Quite a few years ago a community gathering was held with the, then, new landlord. A variety of community members were in attendance including a friend and neighbour. My friend observed the new landlord making inappropriate sexual advances on one of the tenants. She approached the new landlord and adviced him to back-down. The new landlord's reply, "I'm the New Sheriff in Town!" From this point forward my friend and neighbour was a target for relentless bullying. Luckily, it was determined that this individual had a white-collar crime history, demonstrated in a Canadian law database, to which I brought up and a hasty departure, "due to health reasons". It was amusing to watch the budget change from healthy to not so good in such a short time. I realize I am bullied because I am a whistleblower.

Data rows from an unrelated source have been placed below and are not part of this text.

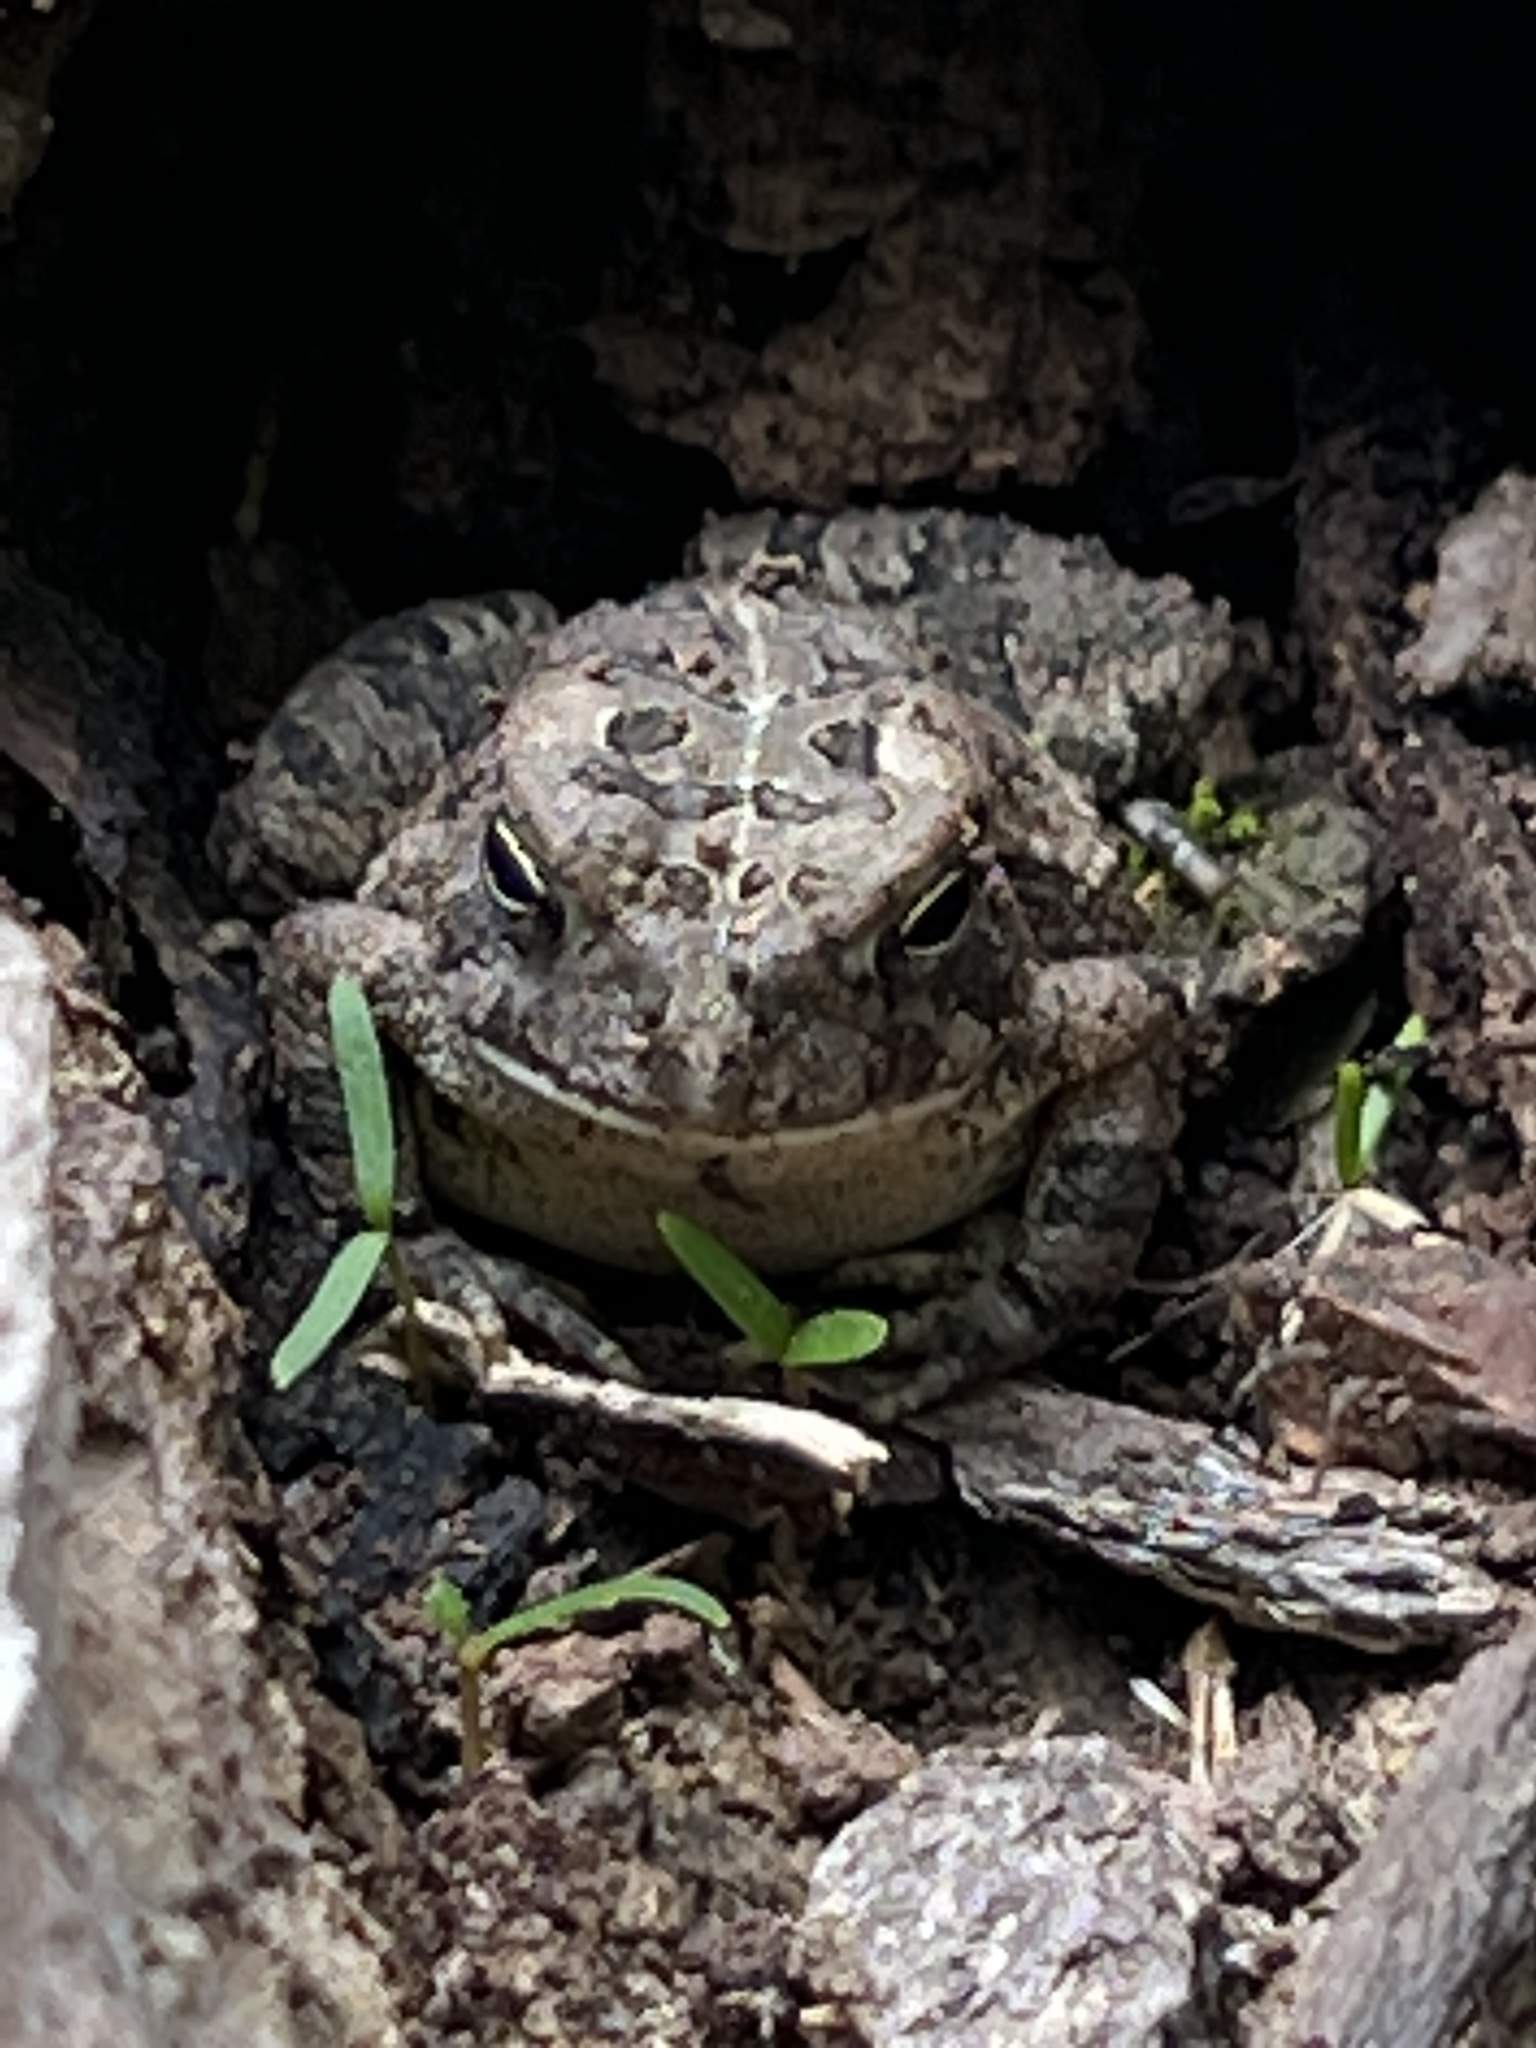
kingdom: Animalia
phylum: Chordata
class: Amphibia
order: Anura
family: Bufonidae
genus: Anaxyrus
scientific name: Anaxyrus fowleri
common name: Fowler's toad
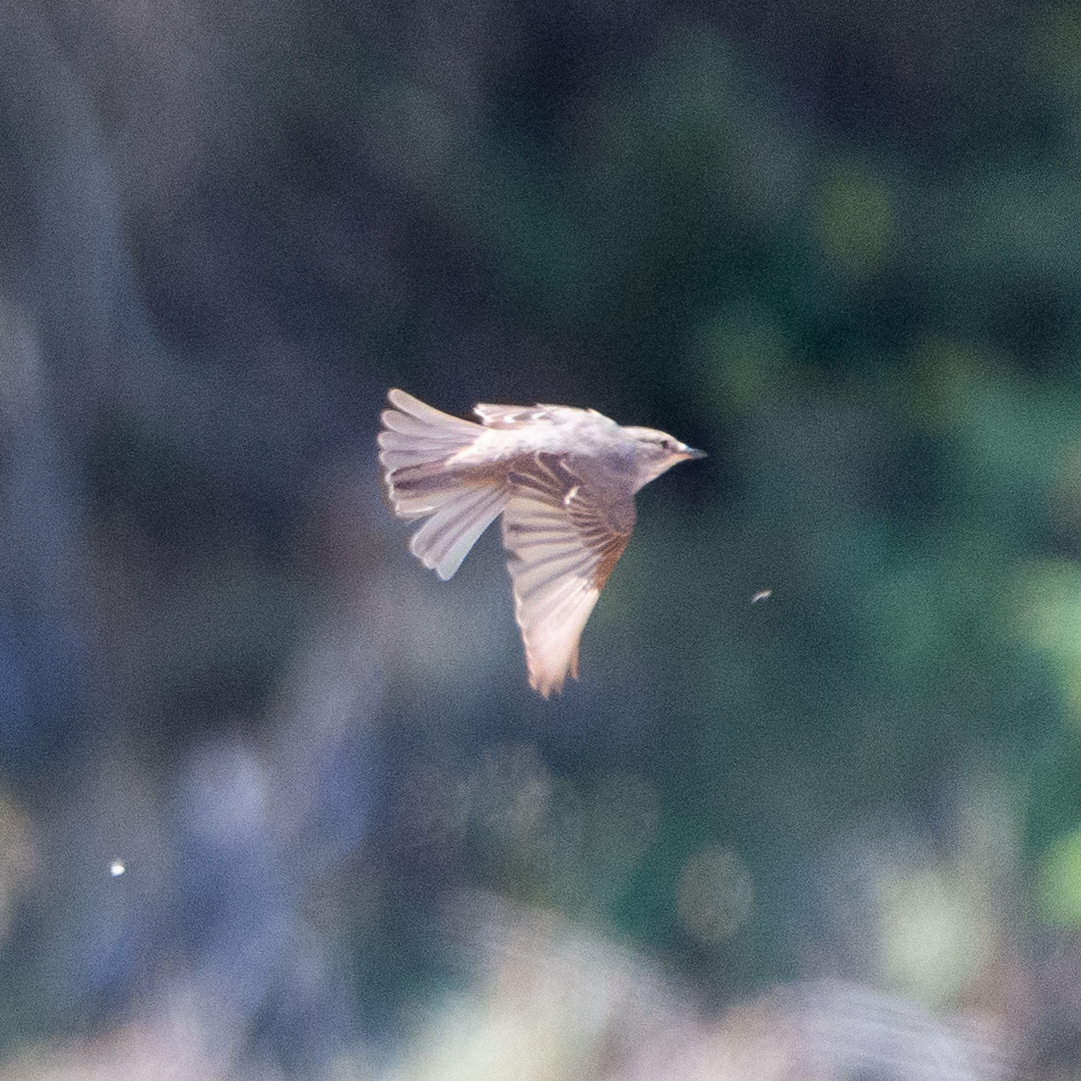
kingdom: Animalia
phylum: Chordata
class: Aves
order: Passeriformes
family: Muscicapidae
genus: Muscicapa
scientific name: Muscicapa striata
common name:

In the complex I live in, I have a friend who I've known for a number of years. One day I visited him to say hello. He was crying that he had to return his box heater outlined in a letter from the landlord. "What's wrong? Don't your heaters work?", I said. "No", was his reply and his apartment was quite cold. "How long has it been like this?", I asked. "A year". I looked at his heater and, sure enough, it wasn't working. I decided to check the heaters in the cold hallways and they were also not working. The entire building had been without heat for an entire year. I understood why the tenants had not spoken up as they are either all or almost all BC Housing subsidized tenants. They were concerned about losing their home if they speak-up so either you live in cold and keep your home or speak up, get heat and lose your home. Being a subsidized tenant myself, I phoned the office and advised them that there was no heat in the building. I guess that's one of the reasons I'm a target. Kind of an "unheated" topic.
This same friend asked me a few weeks ago if he should go to the police as the landlord has relentlessly accused him of being a drug dealer. How do you prove a negative? Having known this fellow for a number of years I am fully aware he is not a drug dealer. He is, though, a social person and has many friends. Culturally speaking, english is not his first language and his ethnic cultural background, which is Latin American, is social in nature. So, if you have a number of friends, you are labelled a "drug dealer". I think back to the Citizenship ceremony of another friend and the Citizenship judge discussing the importance of respecting different cultural backgrounds as a Canadian value. One could easily say that the landlord is encouraging and participating in discrimination based on ethnicity. By mentioning this, I am concerned he may lose his housing.
In a society that encourages "Have" over "Have-Nots", the differences in rights, dignity and respect granted to the "Have-Nots" diminish with each passing moment. As a prime example, the housing complex I live in has BC Housing "subsidized housing" and "market-rate" housing, which really isn't "market" as it is also subsidized. Over a number of years the "market-rate" tenants have become the "Have" and the "subsidized tenants" are the "Have-Nots". The market-rate tenants enjoy quick repair services, regular maintenance, access to all amenities and services, power influence of the landlord and society board of directors, dignity and respect. The subsidized housing tenants are subject to less building maintenance, limited access to amenities and services, little to no respect and dignity and discrimination. A market-rate tenant who possesses a great deal of power and has been a stalker and bully towards me once expressed that the subsidized housing was only meant as "temporary housing". I liken the situation to classism based on socio-economic position in housing.
It is without question that writing about this issue will result in my eviction. It is my fundamental freedoms of conscience, thought, and expression, amongst others, that I exercise according to the Canadian Charter of Rights and Freedoms that I write this blog.